### Task to complete
Go through the entries below and pick out every line with "Ingénieur".

*** Given records

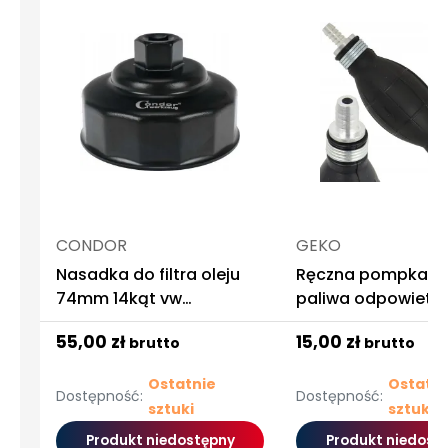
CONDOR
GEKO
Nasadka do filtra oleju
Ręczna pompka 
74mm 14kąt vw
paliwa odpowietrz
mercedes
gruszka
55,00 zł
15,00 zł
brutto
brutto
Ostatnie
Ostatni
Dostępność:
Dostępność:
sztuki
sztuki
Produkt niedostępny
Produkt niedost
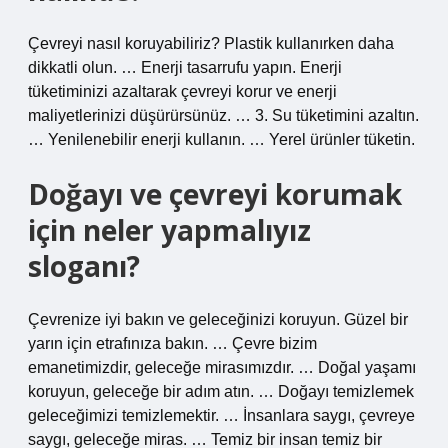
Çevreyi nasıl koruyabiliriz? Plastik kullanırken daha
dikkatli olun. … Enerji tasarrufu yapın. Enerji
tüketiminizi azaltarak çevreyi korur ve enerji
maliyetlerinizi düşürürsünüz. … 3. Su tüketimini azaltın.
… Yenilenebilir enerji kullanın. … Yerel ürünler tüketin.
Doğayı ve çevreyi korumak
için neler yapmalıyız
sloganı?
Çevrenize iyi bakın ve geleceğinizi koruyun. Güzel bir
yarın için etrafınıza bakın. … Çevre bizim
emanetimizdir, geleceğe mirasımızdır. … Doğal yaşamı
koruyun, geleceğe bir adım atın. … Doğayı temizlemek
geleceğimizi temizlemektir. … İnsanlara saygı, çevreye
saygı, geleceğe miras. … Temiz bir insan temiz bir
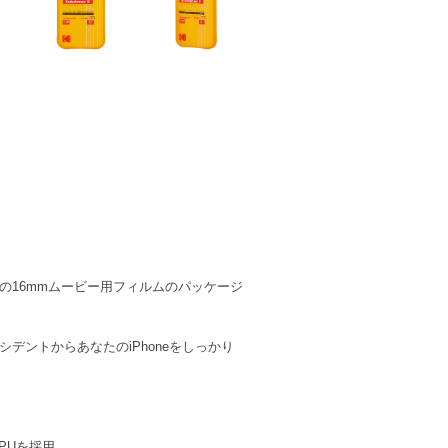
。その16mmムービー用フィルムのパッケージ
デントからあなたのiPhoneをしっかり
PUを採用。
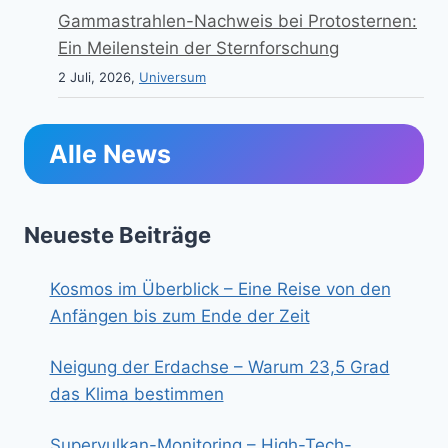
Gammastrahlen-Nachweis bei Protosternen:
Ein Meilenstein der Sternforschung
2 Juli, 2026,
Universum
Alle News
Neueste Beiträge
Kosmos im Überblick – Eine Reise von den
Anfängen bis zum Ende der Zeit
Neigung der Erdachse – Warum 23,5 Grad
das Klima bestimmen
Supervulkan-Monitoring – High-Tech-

******
*** Given records

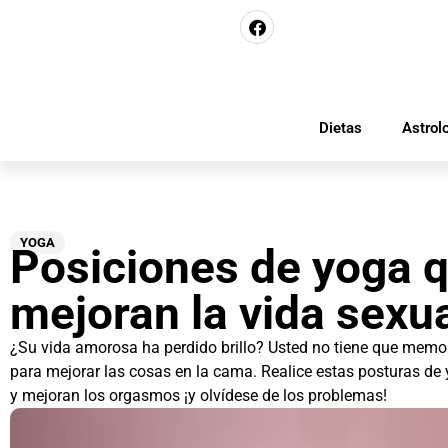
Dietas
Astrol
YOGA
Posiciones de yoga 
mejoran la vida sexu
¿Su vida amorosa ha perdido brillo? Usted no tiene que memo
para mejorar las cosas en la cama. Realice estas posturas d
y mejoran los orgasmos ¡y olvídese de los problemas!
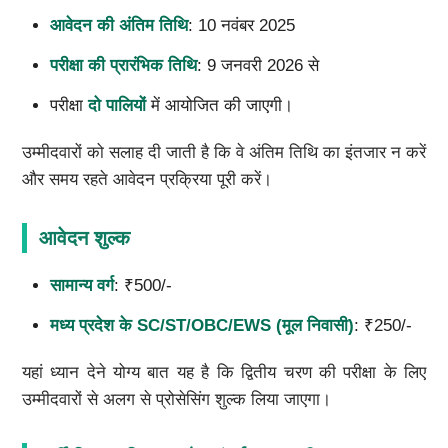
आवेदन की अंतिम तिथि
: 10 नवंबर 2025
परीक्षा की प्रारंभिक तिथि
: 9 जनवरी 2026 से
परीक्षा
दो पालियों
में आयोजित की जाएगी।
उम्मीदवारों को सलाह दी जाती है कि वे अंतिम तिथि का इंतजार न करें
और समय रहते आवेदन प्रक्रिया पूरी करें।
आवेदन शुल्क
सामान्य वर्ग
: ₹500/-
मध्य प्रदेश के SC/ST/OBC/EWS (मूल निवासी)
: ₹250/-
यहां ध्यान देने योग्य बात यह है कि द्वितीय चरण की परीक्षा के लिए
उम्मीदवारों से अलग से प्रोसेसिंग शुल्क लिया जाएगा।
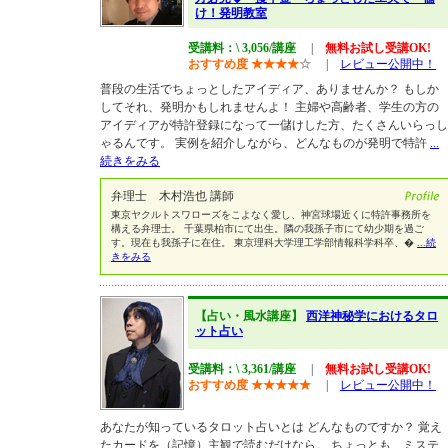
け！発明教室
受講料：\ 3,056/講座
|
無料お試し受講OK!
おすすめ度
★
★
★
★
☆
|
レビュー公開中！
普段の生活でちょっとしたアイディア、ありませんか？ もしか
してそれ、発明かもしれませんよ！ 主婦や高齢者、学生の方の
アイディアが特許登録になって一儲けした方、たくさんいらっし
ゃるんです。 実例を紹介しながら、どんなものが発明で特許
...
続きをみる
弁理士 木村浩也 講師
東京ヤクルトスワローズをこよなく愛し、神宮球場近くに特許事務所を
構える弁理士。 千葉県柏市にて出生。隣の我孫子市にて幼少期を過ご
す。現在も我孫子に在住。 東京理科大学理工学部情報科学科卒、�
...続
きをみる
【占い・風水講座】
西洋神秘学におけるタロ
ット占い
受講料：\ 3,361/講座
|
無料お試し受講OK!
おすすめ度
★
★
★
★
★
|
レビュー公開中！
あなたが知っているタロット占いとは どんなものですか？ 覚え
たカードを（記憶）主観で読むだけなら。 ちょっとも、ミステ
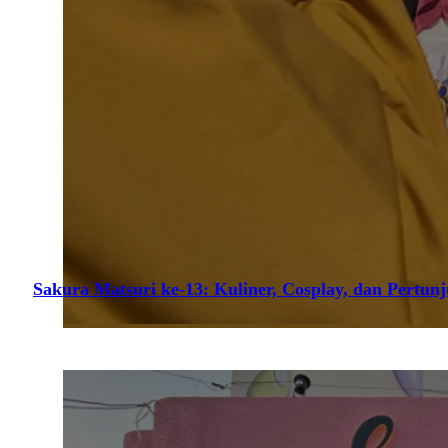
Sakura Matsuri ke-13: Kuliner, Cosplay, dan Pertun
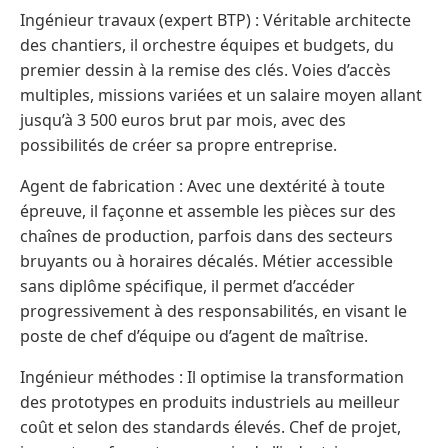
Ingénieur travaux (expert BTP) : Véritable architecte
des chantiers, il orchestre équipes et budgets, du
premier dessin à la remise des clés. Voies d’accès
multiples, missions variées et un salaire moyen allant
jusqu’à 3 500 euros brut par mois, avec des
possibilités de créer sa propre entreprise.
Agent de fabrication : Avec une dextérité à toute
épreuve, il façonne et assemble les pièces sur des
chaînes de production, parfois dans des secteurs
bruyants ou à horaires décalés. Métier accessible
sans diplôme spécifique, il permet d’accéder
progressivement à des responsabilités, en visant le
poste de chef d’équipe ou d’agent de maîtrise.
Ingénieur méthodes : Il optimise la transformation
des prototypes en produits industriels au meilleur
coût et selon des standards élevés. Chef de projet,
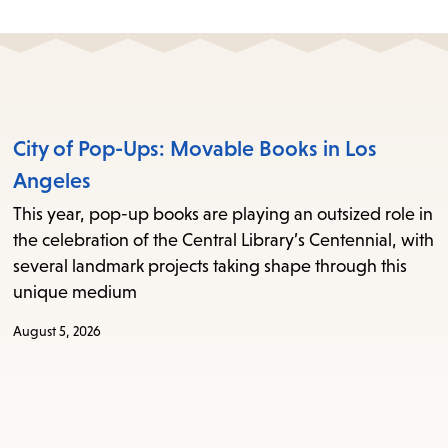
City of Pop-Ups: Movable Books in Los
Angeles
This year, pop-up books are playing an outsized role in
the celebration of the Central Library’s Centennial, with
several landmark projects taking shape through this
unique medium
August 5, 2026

******

### Answer for this exercise
Ingénieur travaux (expert BTP) : Véritable architecte
Ingénieur méthodes : Il optimise la transformation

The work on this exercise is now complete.